PROBLEM DESCRIPTION: Update the lines from the one containing "What are all" through the one containing "Geo Score A, Geo Score B" by swapping "legend" for "key", and give back only those lines with nothing else changed.

DATA FOR ANALYSIS:

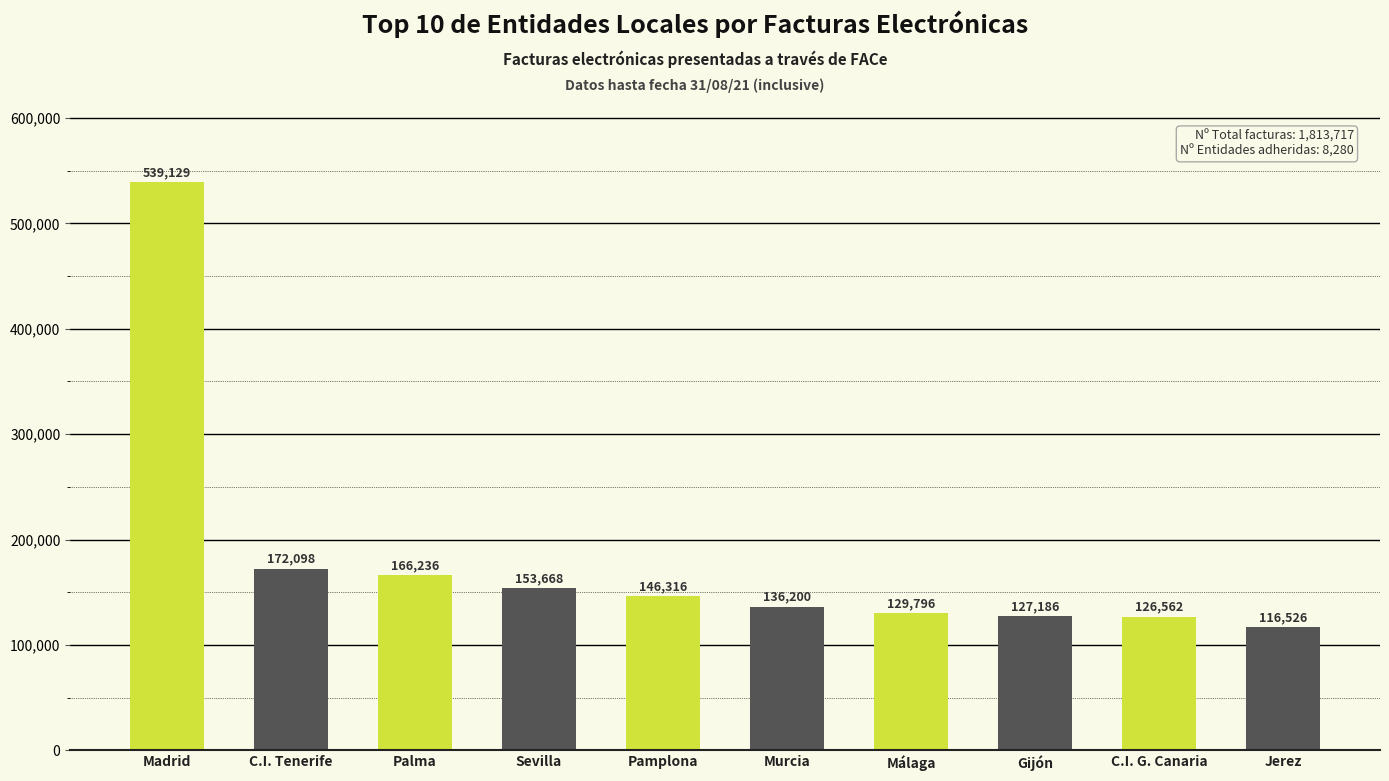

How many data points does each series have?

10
==
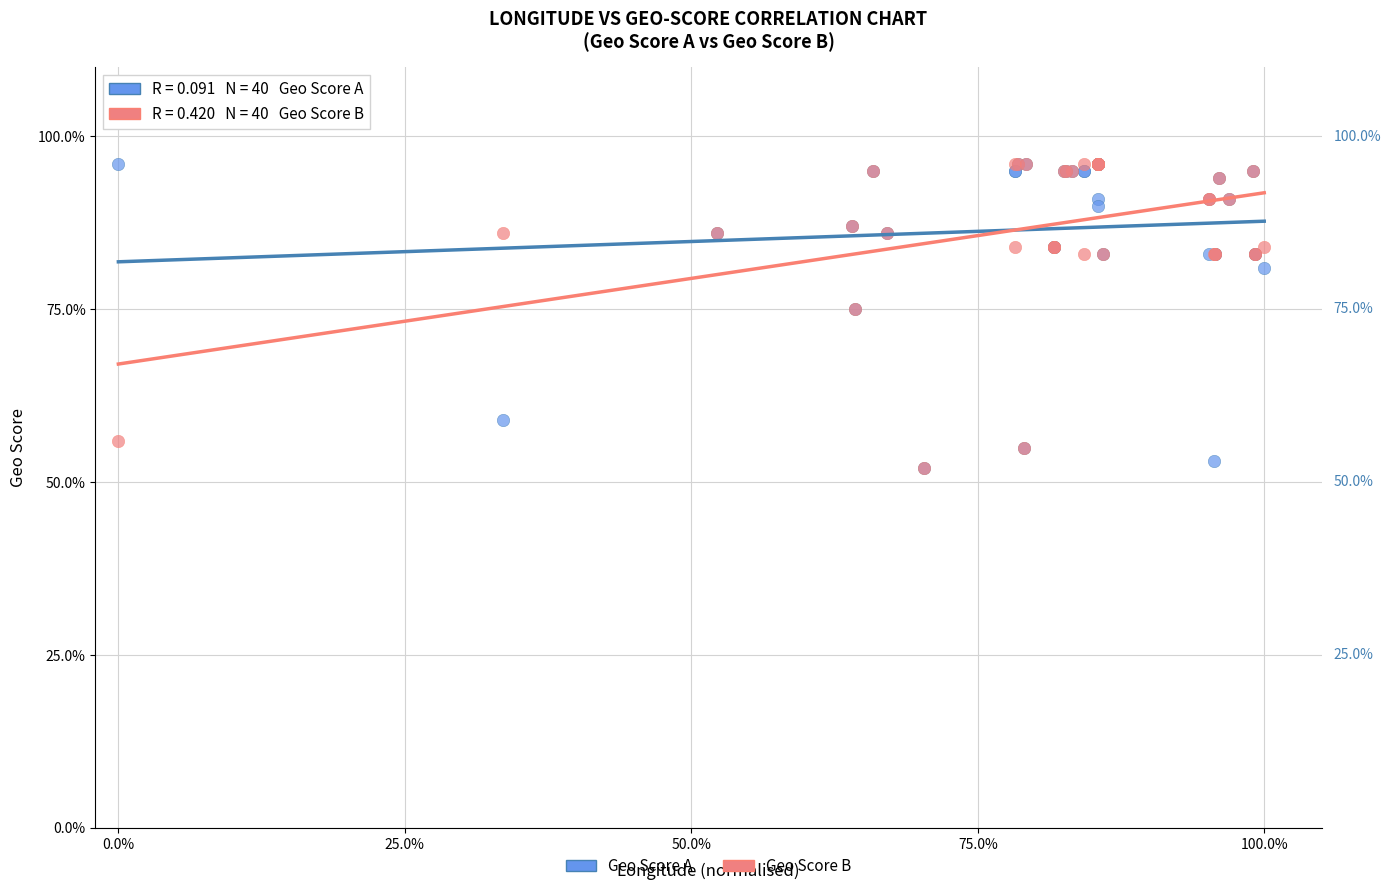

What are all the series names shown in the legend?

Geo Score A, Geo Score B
==
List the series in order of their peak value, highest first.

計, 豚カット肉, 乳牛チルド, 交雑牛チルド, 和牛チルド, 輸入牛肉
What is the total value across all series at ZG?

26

EXERCISE ANSWER:
What are all the series names shown in the key?

Geo Score A, Geo Score B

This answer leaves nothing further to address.